I have trouble believing that profile result. In this code
16 for (int x = 1; x < w + 1; x++, pg++, ps += n_bins, psu += n_bins) {
17 s += *pg;
18 *ps = *psu + s;
19 }
it says the lion's share of time is on line 18, very little on 17, and next to nothing on line 16.
Yet it is also doing a comparison, two increments, and three adds on every iteration.
Cache-misses might explain it, but there's no harm in double-checking, which I do with this technique.

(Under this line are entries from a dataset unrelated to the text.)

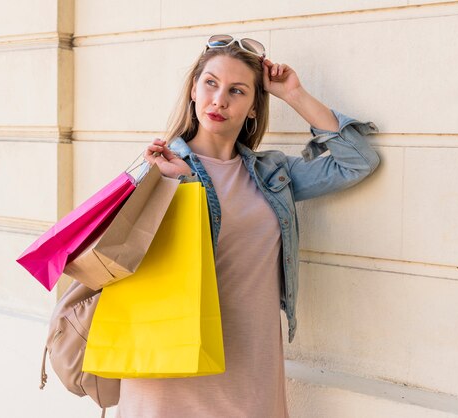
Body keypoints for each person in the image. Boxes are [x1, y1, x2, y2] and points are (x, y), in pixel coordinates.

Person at [129, 34, 381, 418]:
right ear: (194, 90)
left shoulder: (272, 174)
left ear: (252, 107)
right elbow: (132, 262)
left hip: (251, 360)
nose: (219, 100)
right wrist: (178, 185)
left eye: (237, 91)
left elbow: (358, 161)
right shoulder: (159, 165)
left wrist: (294, 94)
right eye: (210, 83)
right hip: (173, 357)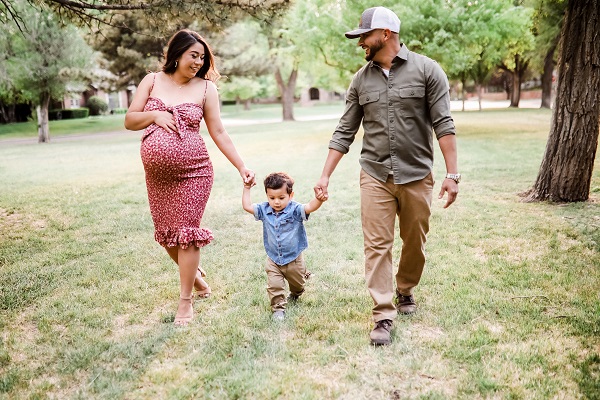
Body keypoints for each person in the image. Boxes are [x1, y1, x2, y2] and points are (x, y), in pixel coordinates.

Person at [314, 7, 459, 345]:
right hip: (374, 173)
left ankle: (406, 287)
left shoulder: (427, 70)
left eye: (365, 35)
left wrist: (453, 173)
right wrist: (325, 175)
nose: (360, 42)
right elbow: (345, 131)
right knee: (377, 245)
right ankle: (382, 314)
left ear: (386, 34)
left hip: (416, 174)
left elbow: (444, 124)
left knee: (414, 242)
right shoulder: (360, 80)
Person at [125, 29, 255, 326]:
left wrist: (241, 166)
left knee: (186, 234)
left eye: (202, 57)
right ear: (177, 54)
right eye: (193, 55)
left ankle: (185, 302)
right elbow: (130, 120)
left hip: (194, 171)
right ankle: (194, 276)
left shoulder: (206, 89)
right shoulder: (152, 80)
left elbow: (218, 131)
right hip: (157, 176)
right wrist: (155, 116)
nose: (198, 62)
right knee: (167, 236)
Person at [243, 172, 324, 321]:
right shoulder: (264, 210)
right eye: (271, 198)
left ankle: (296, 292)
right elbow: (247, 206)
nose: (276, 202)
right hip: (273, 259)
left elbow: (309, 207)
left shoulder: (294, 210)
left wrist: (318, 200)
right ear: (267, 195)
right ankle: (278, 309)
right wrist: (247, 187)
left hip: (294, 258)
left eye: (281, 198)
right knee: (274, 285)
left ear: (290, 195)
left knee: (298, 285)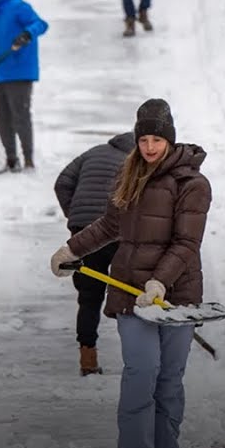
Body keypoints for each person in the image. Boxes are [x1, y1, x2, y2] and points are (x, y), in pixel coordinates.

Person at [48, 99, 210, 448]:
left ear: (169, 139)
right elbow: (108, 225)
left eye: (157, 139)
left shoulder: (193, 184)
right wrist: (71, 249)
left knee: (169, 381)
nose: (150, 147)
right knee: (141, 372)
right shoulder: (129, 175)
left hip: (176, 299)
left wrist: (161, 282)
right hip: (130, 292)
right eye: (144, 140)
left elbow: (187, 243)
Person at [55, 132, 136, 376]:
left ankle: (87, 357)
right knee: (129, 291)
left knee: (89, 295)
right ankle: (137, 357)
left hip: (84, 231)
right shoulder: (135, 162)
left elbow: (62, 183)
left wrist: (76, 218)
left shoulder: (93, 152)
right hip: (117, 230)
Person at [0, 0, 49, 173]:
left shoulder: (18, 7)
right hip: (2, 71)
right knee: (2, 116)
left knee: (20, 116)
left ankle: (28, 160)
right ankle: (11, 159)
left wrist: (27, 35)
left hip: (20, 71)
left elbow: (41, 24)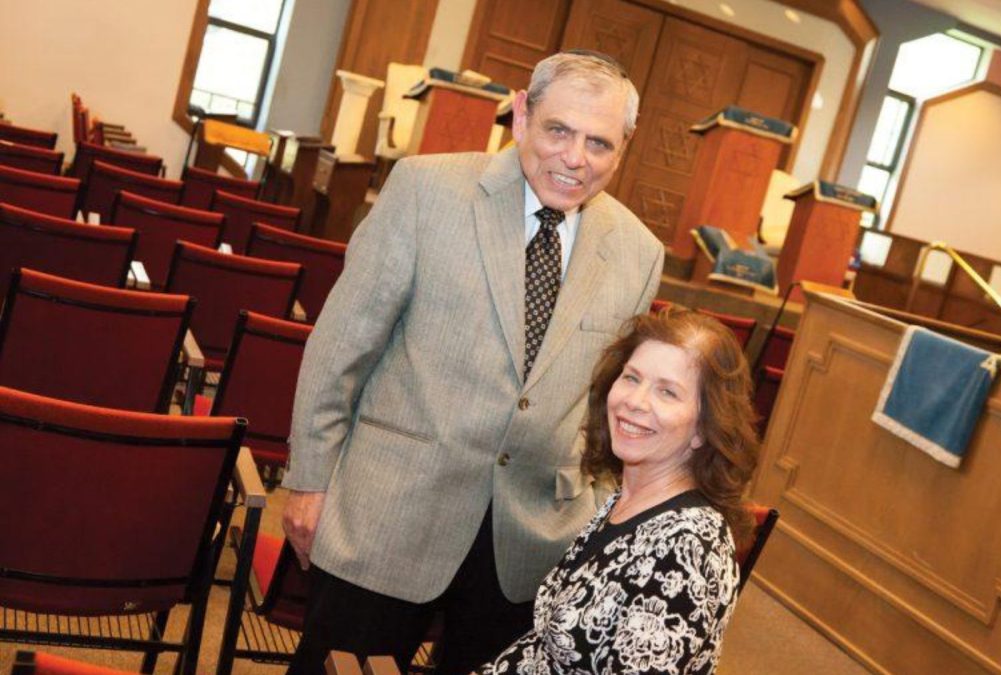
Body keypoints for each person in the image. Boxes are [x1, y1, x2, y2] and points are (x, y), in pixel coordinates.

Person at [281, 51, 664, 675]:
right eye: (559, 130)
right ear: (521, 116)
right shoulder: (425, 190)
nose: (575, 158)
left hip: (527, 547)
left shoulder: (640, 254)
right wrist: (310, 480)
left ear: (621, 151)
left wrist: (587, 513)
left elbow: (607, 407)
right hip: (387, 515)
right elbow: (341, 346)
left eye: (600, 143)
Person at [477, 308, 761, 674]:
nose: (635, 402)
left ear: (704, 428)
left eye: (667, 392)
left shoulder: (689, 548)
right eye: (632, 378)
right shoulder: (626, 499)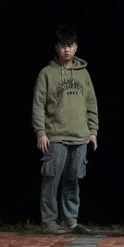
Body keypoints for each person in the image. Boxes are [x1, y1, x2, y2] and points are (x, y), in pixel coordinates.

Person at [31, 26, 99, 234]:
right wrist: (41, 132)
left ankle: (71, 221)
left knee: (73, 180)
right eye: (63, 46)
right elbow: (38, 104)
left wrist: (93, 131)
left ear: (76, 47)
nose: (67, 50)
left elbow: (91, 103)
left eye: (70, 46)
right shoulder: (47, 73)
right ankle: (49, 221)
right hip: (56, 136)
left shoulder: (84, 74)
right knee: (51, 180)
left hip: (80, 136)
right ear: (57, 48)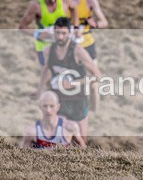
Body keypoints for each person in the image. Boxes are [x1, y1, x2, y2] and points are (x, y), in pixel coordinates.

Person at [37, 17, 101, 146]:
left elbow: (97, 76)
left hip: (78, 100)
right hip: (59, 101)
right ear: (53, 32)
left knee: (81, 141)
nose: (60, 37)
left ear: (70, 33)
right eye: (57, 33)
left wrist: (74, 84)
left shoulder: (78, 51)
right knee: (58, 140)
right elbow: (46, 70)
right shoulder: (49, 50)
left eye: (63, 33)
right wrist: (40, 89)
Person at [64, 0, 107, 111]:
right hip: (70, 47)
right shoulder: (64, 1)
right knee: (69, 82)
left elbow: (104, 22)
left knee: (94, 83)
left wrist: (92, 25)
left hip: (87, 44)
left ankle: (95, 113)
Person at [18, 0, 78, 65]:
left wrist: (76, 27)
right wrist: (38, 34)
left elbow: (74, 9)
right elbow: (22, 27)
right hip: (44, 47)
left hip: (63, 45)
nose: (53, 0)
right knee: (47, 74)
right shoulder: (36, 6)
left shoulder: (65, 0)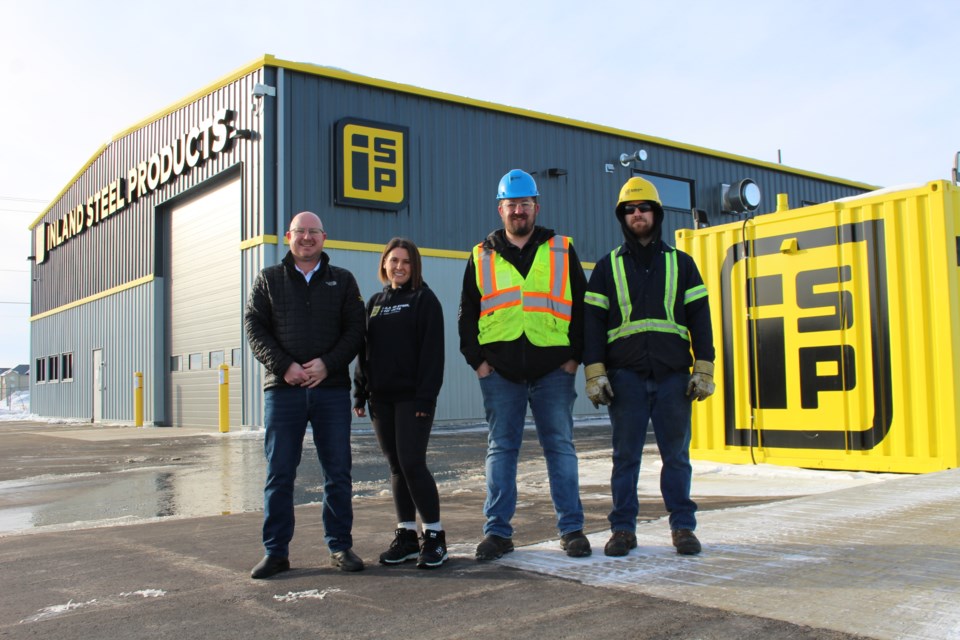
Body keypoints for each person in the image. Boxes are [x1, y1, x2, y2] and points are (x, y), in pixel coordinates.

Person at [458, 168, 591, 561]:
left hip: (554, 370)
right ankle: (497, 533)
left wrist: (573, 360)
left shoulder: (562, 249)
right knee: (501, 451)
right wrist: (478, 363)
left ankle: (572, 529)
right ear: (500, 209)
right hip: (500, 373)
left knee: (560, 449)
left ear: (536, 207)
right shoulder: (480, 255)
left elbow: (582, 308)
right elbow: (468, 315)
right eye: (512, 204)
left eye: (525, 204)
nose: (519, 211)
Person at [582, 176, 716, 557]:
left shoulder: (682, 264)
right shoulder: (607, 267)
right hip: (625, 379)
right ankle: (623, 529)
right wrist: (595, 372)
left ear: (656, 214)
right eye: (629, 210)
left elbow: (700, 319)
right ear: (622, 217)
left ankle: (683, 527)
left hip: (674, 377)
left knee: (676, 456)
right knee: (626, 458)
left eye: (643, 208)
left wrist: (703, 367)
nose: (636, 214)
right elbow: (592, 325)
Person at [244, 211, 366, 579]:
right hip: (284, 391)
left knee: (337, 473)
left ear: (324, 238)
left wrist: (328, 364)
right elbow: (254, 327)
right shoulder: (268, 279)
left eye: (314, 232)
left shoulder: (342, 281)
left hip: (329, 392)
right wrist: (285, 366)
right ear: (288, 236)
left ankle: (340, 545)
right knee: (280, 473)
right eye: (301, 232)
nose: (307, 238)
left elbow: (356, 329)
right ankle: (276, 552)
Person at [353, 238, 448, 569]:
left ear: (415, 266)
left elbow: (433, 354)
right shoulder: (376, 302)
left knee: (412, 463)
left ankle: (434, 536)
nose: (399, 267)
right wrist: (360, 391)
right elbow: (365, 351)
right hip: (382, 399)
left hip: (413, 398)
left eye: (406, 262)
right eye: (393, 261)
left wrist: (426, 397)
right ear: (384, 264)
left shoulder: (424, 300)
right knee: (396, 467)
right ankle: (407, 536)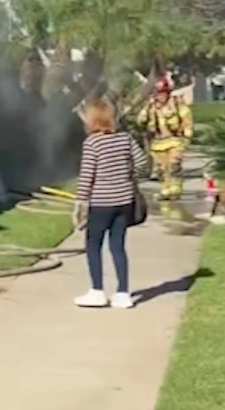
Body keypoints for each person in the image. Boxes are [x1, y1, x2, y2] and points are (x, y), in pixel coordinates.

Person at [72, 100, 151, 309]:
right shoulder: (125, 139)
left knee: (93, 245)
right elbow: (142, 163)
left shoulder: (92, 143)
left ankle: (97, 291)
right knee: (118, 246)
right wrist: (130, 177)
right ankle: (123, 293)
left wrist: (80, 204)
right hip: (124, 200)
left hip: (101, 202)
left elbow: (87, 176)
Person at [136, 74, 193, 200]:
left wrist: (186, 139)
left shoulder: (177, 104)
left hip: (175, 140)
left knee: (174, 165)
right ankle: (165, 190)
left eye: (162, 93)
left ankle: (176, 190)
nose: (160, 96)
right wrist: (146, 108)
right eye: (157, 93)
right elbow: (141, 121)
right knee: (162, 169)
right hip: (158, 142)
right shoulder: (151, 106)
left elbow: (187, 121)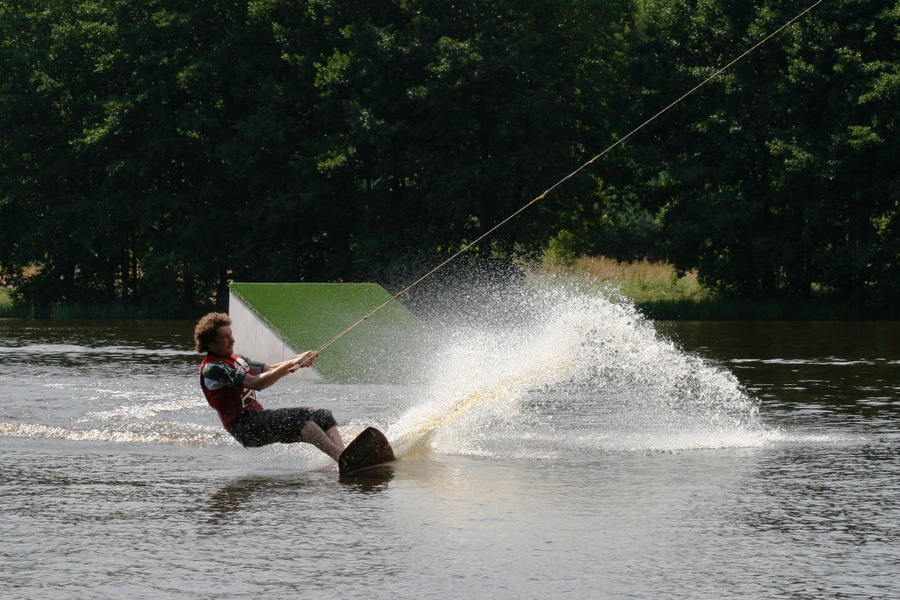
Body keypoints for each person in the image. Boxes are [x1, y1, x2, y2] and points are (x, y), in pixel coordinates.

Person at [194, 312, 345, 462]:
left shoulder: (238, 359)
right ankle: (341, 458)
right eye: (225, 337)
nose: (232, 340)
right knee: (298, 417)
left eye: (231, 334)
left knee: (323, 415)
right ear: (210, 343)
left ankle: (347, 458)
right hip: (244, 428)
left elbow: (271, 369)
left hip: (257, 418)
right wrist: (290, 364)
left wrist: (299, 359)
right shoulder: (213, 368)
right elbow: (256, 383)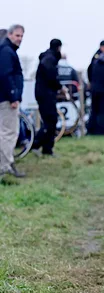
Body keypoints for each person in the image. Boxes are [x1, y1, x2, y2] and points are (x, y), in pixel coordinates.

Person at [32, 39, 66, 157]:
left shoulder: (47, 57)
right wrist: (59, 86)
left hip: (44, 92)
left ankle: (47, 148)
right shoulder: (50, 59)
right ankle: (36, 144)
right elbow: (51, 76)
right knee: (50, 121)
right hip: (46, 93)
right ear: (59, 48)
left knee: (50, 120)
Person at [0, 24, 25, 178]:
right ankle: (5, 166)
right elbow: (5, 75)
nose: (20, 39)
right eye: (17, 35)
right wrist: (13, 96)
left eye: (21, 36)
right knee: (9, 132)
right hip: (7, 99)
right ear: (9, 35)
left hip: (5, 97)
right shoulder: (7, 52)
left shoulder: (6, 51)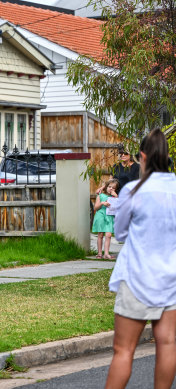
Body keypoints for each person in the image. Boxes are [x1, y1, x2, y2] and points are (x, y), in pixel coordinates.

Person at [105, 129, 176, 389]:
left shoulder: (133, 190)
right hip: (170, 278)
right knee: (167, 343)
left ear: (143, 156)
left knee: (124, 350)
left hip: (136, 277)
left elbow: (121, 231)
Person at [91, 178, 119, 260]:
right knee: (100, 234)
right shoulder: (100, 195)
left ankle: (106, 253)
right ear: (106, 187)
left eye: (113, 188)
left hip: (109, 216)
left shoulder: (114, 197)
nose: (111, 189)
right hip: (101, 215)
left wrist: (115, 196)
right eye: (110, 187)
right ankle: (99, 253)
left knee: (109, 235)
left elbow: (117, 206)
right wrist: (102, 203)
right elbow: (96, 207)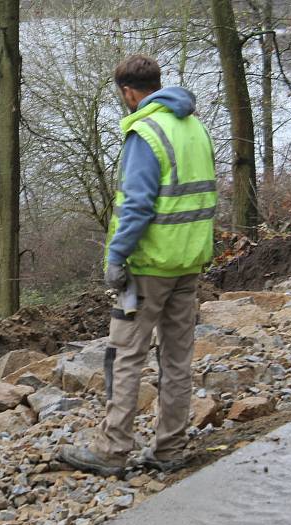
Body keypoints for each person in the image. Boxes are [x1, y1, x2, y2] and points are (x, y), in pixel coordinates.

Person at [60, 54, 218, 478]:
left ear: (129, 93)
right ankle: (170, 448)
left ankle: (112, 450)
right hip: (190, 260)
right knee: (177, 358)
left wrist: (115, 255)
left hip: (150, 265)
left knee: (125, 354)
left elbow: (137, 205)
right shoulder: (194, 126)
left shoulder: (145, 131)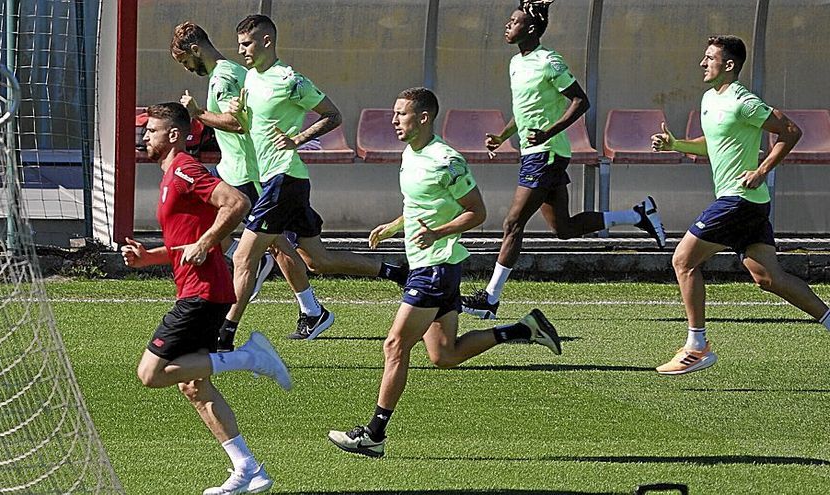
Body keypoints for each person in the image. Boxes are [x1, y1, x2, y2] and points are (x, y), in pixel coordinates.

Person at [327, 87, 562, 458]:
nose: (394, 121)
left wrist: (438, 233)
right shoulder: (409, 154)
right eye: (394, 113)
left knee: (394, 345)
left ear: (423, 117)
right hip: (431, 264)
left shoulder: (446, 161)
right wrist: (394, 226)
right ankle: (523, 329)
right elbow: (422, 204)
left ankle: (374, 434)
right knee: (444, 355)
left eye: (401, 114)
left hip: (435, 267)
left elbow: (477, 212)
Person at [123, 102, 292, 494]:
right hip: (199, 289)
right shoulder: (170, 176)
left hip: (204, 292)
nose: (145, 136)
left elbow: (238, 203)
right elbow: (185, 241)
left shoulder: (184, 168)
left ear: (174, 135)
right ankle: (248, 469)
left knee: (149, 374)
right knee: (194, 386)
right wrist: (150, 257)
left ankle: (250, 357)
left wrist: (207, 241)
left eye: (151, 130)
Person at [461, 0, 666, 320]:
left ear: (529, 29)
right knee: (564, 228)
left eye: (513, 21)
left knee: (513, 223)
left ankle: (490, 299)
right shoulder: (516, 63)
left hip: (548, 154)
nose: (506, 25)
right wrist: (503, 136)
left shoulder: (549, 61)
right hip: (535, 153)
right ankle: (638, 215)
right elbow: (524, 110)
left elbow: (580, 101)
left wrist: (548, 133)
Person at [650, 35, 830, 374]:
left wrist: (762, 170)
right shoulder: (708, 99)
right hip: (748, 204)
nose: (702, 64)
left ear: (728, 65)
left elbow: (791, 131)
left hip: (739, 200)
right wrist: (676, 144)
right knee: (769, 277)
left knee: (683, 260)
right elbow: (713, 143)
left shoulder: (743, 100)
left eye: (709, 58)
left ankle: (697, 346)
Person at [227, 14, 408, 338]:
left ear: (267, 41)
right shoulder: (251, 78)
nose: (242, 51)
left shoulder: (290, 80)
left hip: (286, 179)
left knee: (243, 256)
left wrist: (298, 139)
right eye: (240, 45)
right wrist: (237, 113)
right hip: (275, 181)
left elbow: (333, 114)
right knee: (317, 260)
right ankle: (395, 272)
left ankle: (223, 335)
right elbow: (251, 125)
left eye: (247, 44)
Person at [170, 21, 334, 348]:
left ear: (195, 50)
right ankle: (310, 309)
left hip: (246, 173)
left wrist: (198, 114)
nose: (188, 70)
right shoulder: (235, 71)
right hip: (235, 170)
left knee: (266, 247)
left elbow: (239, 124)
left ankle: (233, 318)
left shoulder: (224, 77)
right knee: (283, 246)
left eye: (186, 62)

Regardless, the loop could be unrolled, for example:
int x = w;
while(x >= 4){
s += pg[0];
ps[n_bins*0] = psu[n_bins*0] + s;
s += pg[1];
ps[n_bins*1] = psu[n_bins*1] + s;
s += pg[2];
ps[n_bins*2] = psu[n_bins*2] + s;
s += pg[3];
ps[n_bins*3] = psu[n_bins*3] + s;
x -= 4;
pg += 4;
ps += n_bins*4;
psu += n_bins*4;
}
for(; --x >= 0;){
s += *pg;
*ps = *psu + s;
pg++;
ps += n_bins;
psu += n_bins;
}
If n_bins
happens to be a constant, this could enable the compiler to do some more optimizing of the code in the while
loop.